Chapter 5 Emilio

Panic wakes me up. The nightmares chase me into reality. I jolt upward, fighting against the weight on me.

“Shh, you’re fine, Little Monster. Be still.” I shudder at Tennant’s voice.

We’re out. We’re alive. We’re home… We’re home.

I flinch, looking around desperately. Roman is curled up beside me, and my heart melts at how tense he is, even in sleep.

Ignacio is sitting next to him, a grimace of pain flashing across his face as he moves.

And next to him… I gasp, recoiling, desperately wanting to pull my gaze away from my Owner.

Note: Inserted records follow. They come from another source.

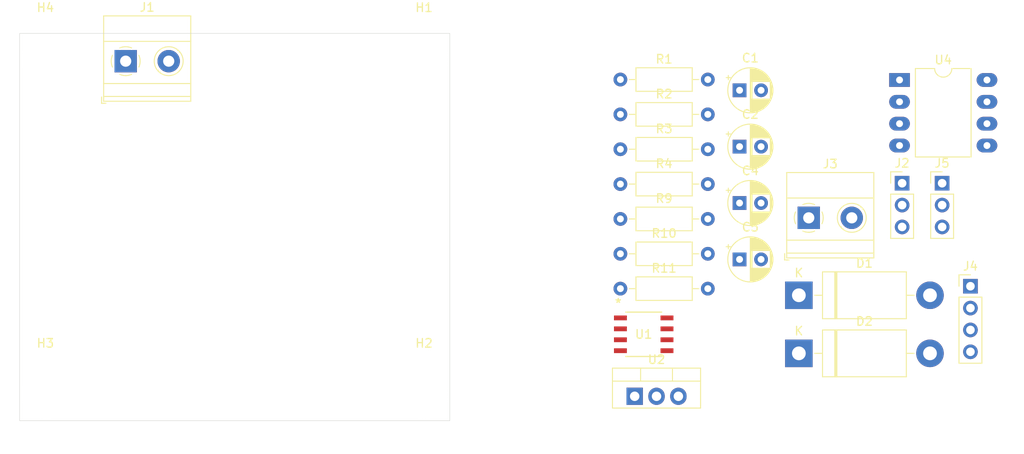
<source format=kicad_pcb>
(kicad_pcb
	(version 20240108)
	(generator "pcbnew")
	(generator_version "8.0")
	(general
		(thickness 1.6)
		(legacy_teardrops no)
	)
	(paper "A4")
	(layers
		(0 "F.Cu" signal)
		(31 "B.Cu" signal)
		(32 "B.Adhes" user "B.Adhesive")
		(33 "F.Adhes" user "F.Adhesive")
		(34 "B.Paste" user)
		(35 "F.Paste" user)
		(36 "B.SilkS" user "B.Silkscreen")
		(37 "F.SilkS" user "F.Silkscreen")
		(38 "B.Mask" user)
		(39 "F.Mask" user)
		(40 "Dwgs.User" user "User.Drawings")
		(41 "Cmts.User" user "User.Comments")
		(42 "Eco1.User" user "User.Eco1")
		(43 "Eco2.User" user "User.Eco2")
		(44 "Edge.Cuts" user)
		(45 "Margin" user)
		(46 "B.CrtYd" user "B.Courtyard")
		(47 "F.CrtYd" user "F.Courtyard")
		(48 "B.Fab" user)
		(49 "F.Fab" user)
		(50 "User.1" user)
		(51 "User.2" user)
		(52 "User.3" user)
		(53 "User.4" user)
		(54 "User.5" user)
		(55 "User.6" user)
		(56 "User.7" user)
		(57 "User.8" user)
		(58 "User.9" user)
	)
	(setup
		(pad_to_mask_clearance 0)
		(allow_soldermask_bridges_in_footprints no)
		(pcbplotparams
			(layerselection 0x00010fc_ffffffff)
			(plot_on_all_layers_selection 0x0000000_00000000)
			(disableapertmacros no)
			(usegerberextensions no)
			(usegerberattributes yes)
			(usegerberadvancedattributes yes)
			(creategerberjobfile yes)
			(dashed_line_dash_ratio 12.000000)
			(dashed_line_gap_ratio 3.000000)
			(svgprecision 4)
			(plotframeref no)
			(viasonmask no)
			(mode 1)
			(useauxorigin no)
			(hpglpennumber 1)
			(hpglpenspeed 20)
			(hpglpendiameter 15.000000)
			(pdf_front_fp_property_popups yes)
			(pdf_back_fp_property_popups yes)
			(dxfpolygonmode yes)
			(dxfimperialunits yes)
			(dxfusepcbnewfont yes)
			(psnegative no)
			(psa4output no)
			(plotreference yes)
			(plotvalue yes)
			(plotfptext yes)
			(plotinvisibletext no)
			(sketchpadsonfab no)
			(subtractmaskfromsilk no)
			(outputformat 1)
			(mirror no)
			(drillshape 1)
			(scaleselection 1)
			(outputdirectory "")
		)
	)
	(net 0 "")
	(net 1 "Net-(D1-A)")
	(net 2 "GND")
	(net 3 "+5V")
	(net 4 "+3.3V")
	(net 5 "Net-(D2-A)")
	(net 6 "Vcurrent")
	(net 7 "Vpanel")
	(net 8 "Net-(U4A-+)")
	(net 9 "Vout")
	(net 10 "Vamp1")
	(net 11 "Net-(U4B-+)")
	(net 12 "DIR")
	(net 13 "POT_CS")
	(net 14 "STEP")
	(net 15 "Pot-")
	(net 16 "unconnected-(U1-VH{slash}RH-Pad3)")
	(net 17 "Pot+")
	(footprint "Diode_THT:D_DO-201AD_P15.24mm_Horizontal" (layer "F.Cu") (at 112.56 92.68))
	(footprint "Capacitor_THT:CP_Radial_D5.0mm_P2.50mm" (layer "F.Cu") (at 105.669775 62.11))
	(footprint "Connector_PinHeader_2.54mm:PinHeader_1x04_P2.54mm_Vertical" (layer "F.Cu") (at 132.5 84.88))
	(footprint "footprints:SOIC8_3P9116X4P9022_INR" (layer "F.Cu") (at 94.5296 90.4663))
	(footprint "Resistor_THT:R_Axial_DIN0207_L6.3mm_D2.5mm_P10.16mm_Horizontal" (layer "F.Cu") (at 91.82 73.01))
	(footprint "Package_TO_SOT_THT:TO-220-3_Vertical" (layer "F.Cu") (at 93.48 97.67))
	(footprint "TerminalBlock_Phoenix:TerminalBlock_Phoenix_MKDS-1,5-2_1x02_P5.00mm_Horizontal" (layer "F.Cu") (at 113.71 76.93))
	(footprint "Capacitor_THT:CP_Radial_D5.0mm_P2.50mm" (layer "F.Cu") (at 105.669775 81.76))
	(footprint "Connector_PinHeader_2.54mm:PinHeader_1x03_P2.54mm_Vertical" (layer "F.Cu") (at 129.21 72.91))
	(footprint "MountingHole:MountingHole_5mm" (layer "F.Cu") (at 69 97.5))
	(footprint "Resistor_THT:R_Axial_DIN0207_L6.3mm_D2.5mm_P10.16mm_Horizontal" (layer "F.Cu") (at 91.82 85.16))
	(footprint "Capacitor_THT:CP_Radial_D5.0mm_P2.50mm" (layer "F.Cu") (at 105.669775 75.21))
	(footprint "Resistor_THT:R_Axial_DIN0207_L6.3mm_D2.5mm_P10.16mm_Horizontal" (layer "F.Cu") (at 91.82 64.91))
	(footprint "MountingHole:MountingHole_5mm" (layer "F.Cu") (at 25 97.5))
	(footprint "Connector_PinHeader_2.54mm:PinHeader_1x03_P2.54mm_Vertical" (layer "F.Cu") (at 124.56 72.91))
	(footprint "TerminalBlock_Phoenix:TerminalBlock_Phoenix_MKDS-1,5-2_1x02_P5.00mm_Horizontal" (layer "F.Cu") (at 34.33 58.725))
	(footprint "Capacitor_THT:CP_Radial_D5.0mm_P2.50mm" (layer "F.Cu") (at 105.669775 68.66))
	(footprint "Package_DIP:DIP-8_W10.16mm_LongPads" (layer "F.Cu") (at 124.26 60.91))
	(footprint "Resistor_THT:R_Axial_DIN0207_L6.3mm_D2.5mm_P10.16mm_Horizontal" (layer "F.Cu") (at 91.82 77.06))
	(footprint "MountingHole:MountingHole_5mm" (layer "F.Cu") (at 25 58.5))
	(footprint "Diode_THT:D_DO-201AD_P15.24mm_Horizontal"
		(layer "F.Cu")
		(uuid "c2348b2c-6b9e-4bf3-a250-a1832821357e")
		(at 112.56 85.93)
		(descr "Diode, DO-201AD series, Axial, Horizontal, pin pitch=15.24mm, , length*diameter=9.5*5.2mm^2, , http://www.diodes.com/_files/packages/DO-201AD.pdf")
		(tags "Diode DO-201AD series Axial Horizontal pin pitch 15.24mm  length 9.5mm diameter 5.2mm")
		(property "Reference" "D1"
			(at 7.62 -3.72 0)
			(layer "F.SilkS")
			(uuid "b162c1ab-fa4f-4918-b1fb-e457ba921470")
			(effects
				(font
					(size 1 1)
					(thickness 0.15)
				)
			)
		)
		(property "Value" "1N5822"
			(at 7.62 3.72 0)
			(layer "F.Fab")
			(uuid "a3a6bf54-a98d-4465-a76c-509742281135")
			(effects
				(font
					(size 1 1)
					(thickness 0.15)
				)
			)
		)
		(property "Footprint" "Diode_THT:D_DO-201AD_P15.24mm_Horizontal"
			(at 0 0 0)
			(unlocked yes)
			(layer "F.Fab")
			(hide yes)
			(uuid "6d8e41a0-e13a-4320-9204-ff071ab1fa15")
			(effects
				(font
					(size 1.27 1.27)
				)
			)
		)
		(property "Datasheet" "http://www.vishay.com/docs/88526/1n5820.pdf"
			(at 0 0 0)
			(unlocked yes)
			(layer "F.Fab")
			(hide yes)
			(uuid "710b2347-b8dd-4f4a-9ca4-0fbd0f14055e")
			(effects
				(font
					(size 1.27 1.27)
				)
			)
		)
		(property "Description" "40V 3A Schottky Barrier Rectifier Diode, DO-201AD"
			(at 0 0 0)
			(unlocked yes)
			(layer "F.Fab")
			(hide yes)
			(uuid "c370c91a-7193-4cc5-8bf7-d19b48303fba")
			(effects
				(font
					(size 1.27 1.27)
				)
			)
		)
		(property ki_fp_filters "D*DO?201AD*")
		(path "/f540a42d-476d-4b95-86b7-a346f07e8d2c")
		(sheetname "Root")
		(sheetfile "monitoreo_solar.kicad_sch")
		(attr through_hole)
		(fp_line
			(start 1.84 0)
			(end 2.75 0)
			(stroke
				(width 0.12)
				(type solid)
			)
			(layer "F.SilkS")
			(uuid "fe968092-d773-4c05-8243-24b96b894c32")
		)
		(fp_line
			(start 2.75 -2.72)
			(end 2.75 2.72)
			(stroke
				(width 0.12)
				(type solid)
			)
			(layer "F.SilkS")
			(uuid "0de29673-c8ce-4b0e-bab8-40d8d330583e")
		)
		(fp_line
			(start 2.75 2.72)
			(end 12.49 2.72)
			(stroke
				(width 0.12)
				(type solid)
			)
			(layer "F.SilkS")
			(uuid "39d80125-a173-4496-9877-18848bfe5f82")
		)
		(fp_line
			(start 4.175 -2.72)
			(end 4.175 2.72)
			(stroke
				(width 0.12)
				(type solid)
			)
			(layer "F.SilkS")
			(uuid "050144b2-b093-4ae7-8cec-437263a826e1")
		)
		(fp_line
			(start 4.295 -2.72)
			(end 4.295 2.72)
			(stroke
				(width 0.12)
				(type solid)
			)
			(layer "F.SilkS")
			(uuid "f0cdbb33-d12d-4095-91c0-1d900415eb8d")
		)
		(fp_line
			(start 4.415 -2.72)
			(end 4.415 2.72)
			(stroke
				(width 0
... [22418 chars truncated]
</source>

I tear at the mask covering my face, but Tennant’s strong hand stops me. It’s the only thing that lets me break away from staring at Hollis. I equally want to both tell him I love him, and frantically run away. I…I can’t face him.

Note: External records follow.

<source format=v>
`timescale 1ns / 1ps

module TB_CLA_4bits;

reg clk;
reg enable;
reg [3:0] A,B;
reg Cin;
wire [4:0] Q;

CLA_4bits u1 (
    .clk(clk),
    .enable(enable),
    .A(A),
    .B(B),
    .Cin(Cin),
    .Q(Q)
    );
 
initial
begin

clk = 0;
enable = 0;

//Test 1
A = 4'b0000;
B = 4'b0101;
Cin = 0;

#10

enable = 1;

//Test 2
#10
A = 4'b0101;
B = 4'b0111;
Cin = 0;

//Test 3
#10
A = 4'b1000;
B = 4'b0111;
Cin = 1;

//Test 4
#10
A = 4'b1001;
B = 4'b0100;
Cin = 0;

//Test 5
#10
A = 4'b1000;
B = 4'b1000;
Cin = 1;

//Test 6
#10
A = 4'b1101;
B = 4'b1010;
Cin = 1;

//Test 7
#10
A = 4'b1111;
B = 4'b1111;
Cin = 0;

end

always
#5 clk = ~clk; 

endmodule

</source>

I whimper, the sound tearing from me. It wakes Roman up, and he looks up at me, his eyes so full of love and pain, it only crushes me more.

He scrambles to hold onto me as involuntary shudders grab hold of me.

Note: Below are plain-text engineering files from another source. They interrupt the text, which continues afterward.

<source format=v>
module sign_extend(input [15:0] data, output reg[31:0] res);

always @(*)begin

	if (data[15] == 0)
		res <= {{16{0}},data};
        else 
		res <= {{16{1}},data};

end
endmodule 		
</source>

But it only makes it worse, as if he’s trying to hold me together when the parts of me desperately want to shatter.

Voices swarm me and I hear frantic beeping, but it all seems so far away. It's like everything is under water. Shadows cast around me as my vision narrows, and all of my thoughts scatter. My very blood itches with the desire to be free. Fuck.

“Everyone! Get back!” Sarah’s strong voice cuts through the chaos.

Roman curses loudly as he’s lifted away. I cower from the sound. Everything spins, as if I'm staring through a kaleidoscope, and I barely notice when they push meds through the IV, and blessed calm follows it. My eyes feel heavy, but I fight against it.

“Help,” I whisper to her. I’m not sure what I’m even asking for at the moment, but her wise eyes seem to understand. At least, I hope they do.

All I want is for the pain to stop. I want to disappear. To run away.

“I’ve got you, Lio,” she murmurs to me, gently pressing her hand against mine. “We’ll get you through this.”

I continue to fight against the crushing tiredness, but she murmurs nonsensical things to me, luring me into giving up the fight to stay awake. Before I close my eyes, I try again, “Help. Please.”

Only, I don’t think she understands. How can she? I can’t even force the words past my lips, but I know exactly what I want. I want to not wake up again. I want to never have to face this world…

It would be so much easier if I could just die.

I’d never have to worry about how I failed my Owner.

Or how I can never truly belong to my Daddy.

I won’t have to deal with how badly I miss Master, even though I try to hide it.

Maybe Sarah did understand. Maybe that’s why whatever she gave me is hitting so hard.

Maybe she’s setting me free… I pin my hopes on it, on the dream of never waking up again, as I fall into the blackness, a welcome friend calling me home.